Journée d’études organisée dans le cadre du cours universitaire « Sociality and Subjectivity » de la Faculté des humanités de l’Université Charles de Prague, programme Erasmus Master Mundus EuroPhilosophie, et dans le cadre du projet de recherche « Relevance of the Subjectivity » de l’Académie des sciences de la République tchèque mené à bien par le département de philosophie continentale contemporaine de l’Institut de philosophie.
Lieu de la journée d’études : Academical Conference Center, Husova 1, Prague 1
Dates : 23 avril 2013 de 16 à 18 heures et 24 avril 2013 de 9.30 à 19 heures
Argumentaire
Le projet philosophique de Levinas peut être caractérisé dans son ensemble comme une phénoménologie de la socialité. Socialité qui, en tant que non-indifférence originaire – ou plus précisément anarchique – du sujet à l’altérité d‘autrui, est à distinguer du social au sens courant du terme, avec ses lois et ses institutions qui supposent l’autonomie de chacun, la liberté, l’égalité, la tradition, l’Etat.Or, anarchique ne veut en aucune façon dire anarchiste puisque tout l’effort de l’utopie levinassienne de l’humain (l’utopie ne signifiant pas un autre lieu possible, mais un non-lieu) consiste précisément, tout en prenant acte de l’effectivité de l’écart entre éthique et justice, à penser cette socialité anarchique d’une certaine façon dans le social rationnel (qui implique l’Etat comme l’une de ses formes universelles), en d’autres termes, à la penser „au-delà du social dans le social“. Qu’autrui soit toujours le premier venu ne signifie pas qu’il ne soit pas „impliqué depuis longtemps dans le tissu de mes relations sociales“ (Autrement qu’être, Le Livre de Poche, p. 138).Car ne pas chercher à articuler la socialité anarchique avec le social, bien que cela ne puisse se faire qu’au prix d’une trahison, et Levinas le dit lui-même, serait frôler le nihilisme (cf. Humanisme de l’autre homme, Le Livre de Poche, p. 123). Et, inversement, ramener toute socialité au social signifierait annuler le beau risque de l’infini anarchique, d’où la critique lévinassienne des sciences humaines.

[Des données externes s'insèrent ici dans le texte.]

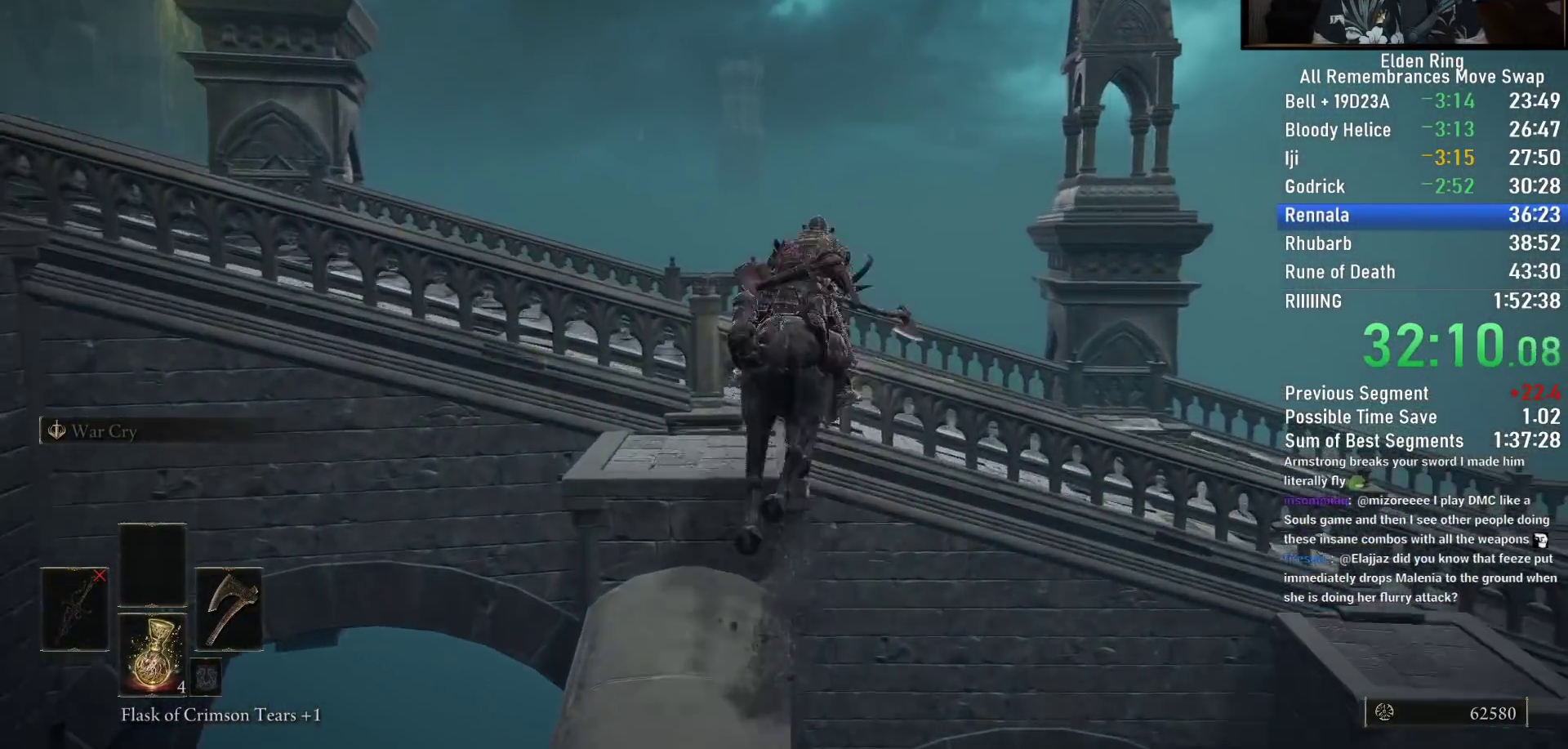
{"buttons": [], "left_stick": "up-left", "right_stick": "down-left", "button_events": []}
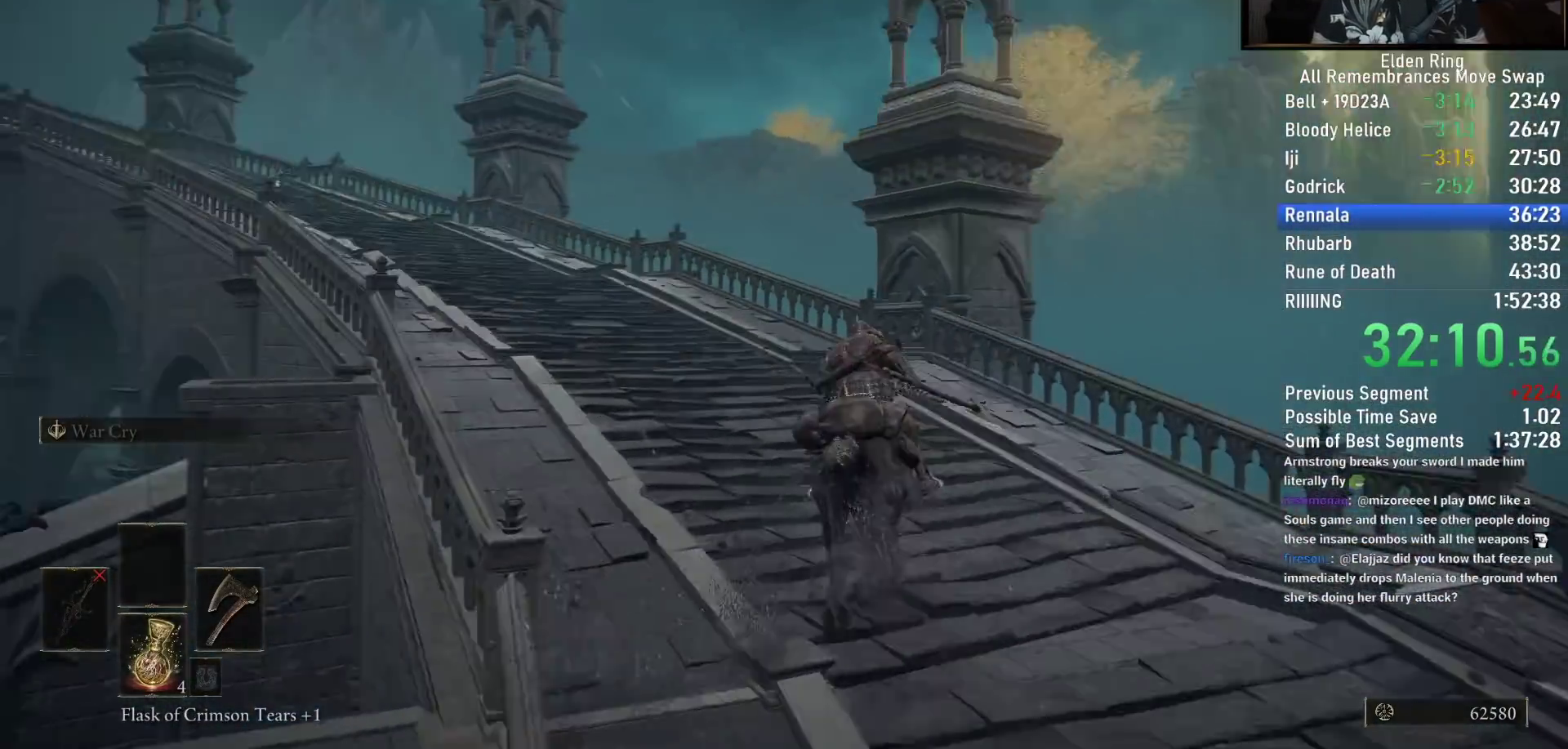
{"buttons": [], "left_stick": "up", "right_stick": "center", "button_events": [[400, "CIRCLE", "down"], [483, "CIRCLE", "up"]]}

Il semblerait donc qu’il faille à la fois tenir cette dichotomie et la dépasser. Ainsi pouvons-nous nous demander: l’affirmation et le dépassement de cette dichotomie se fait-il au même niveau, sur le même plan? À quel moment intervient la philosophie et en quoi son approche de la socialité diffère-t-elle de celle des sciences humaines ou de la littérature, par exemple? Existe-t-il une solitude (cf. l’authenticité du Dasein heideggerien) qui précède toute socialité? Puis, au niveau de la socialité, peut-on envisager différents „degrés“ de socialité à partir de la „socialité à deux“ (Le Temps et l’Autre, PUF, p. 14), en passant par l’entrée du Tiers, la fraternité, la communauté, la collectivité, l’Etat, le genre humain, jusqu’à l’indifférence et la neutralité du social – ce „quelque chose de plus que la somme des individus et supérieure à l’individu“ (De l’existence à l’existant, Vrin, p. 161) – tel que le conçoit la sociologie? Qu’apporte à cette question des „degrés“ de socialité une attention toute particulière au phénomène érotique chez Levinas et dans la nouvelle phénoménologie en France? Et, enfin, cette socialité „qui est plus que l’humain“ (Altérité et transcendance, Le Livre de Poche, p. 108 et ss.) est-elle exclusivement humaine?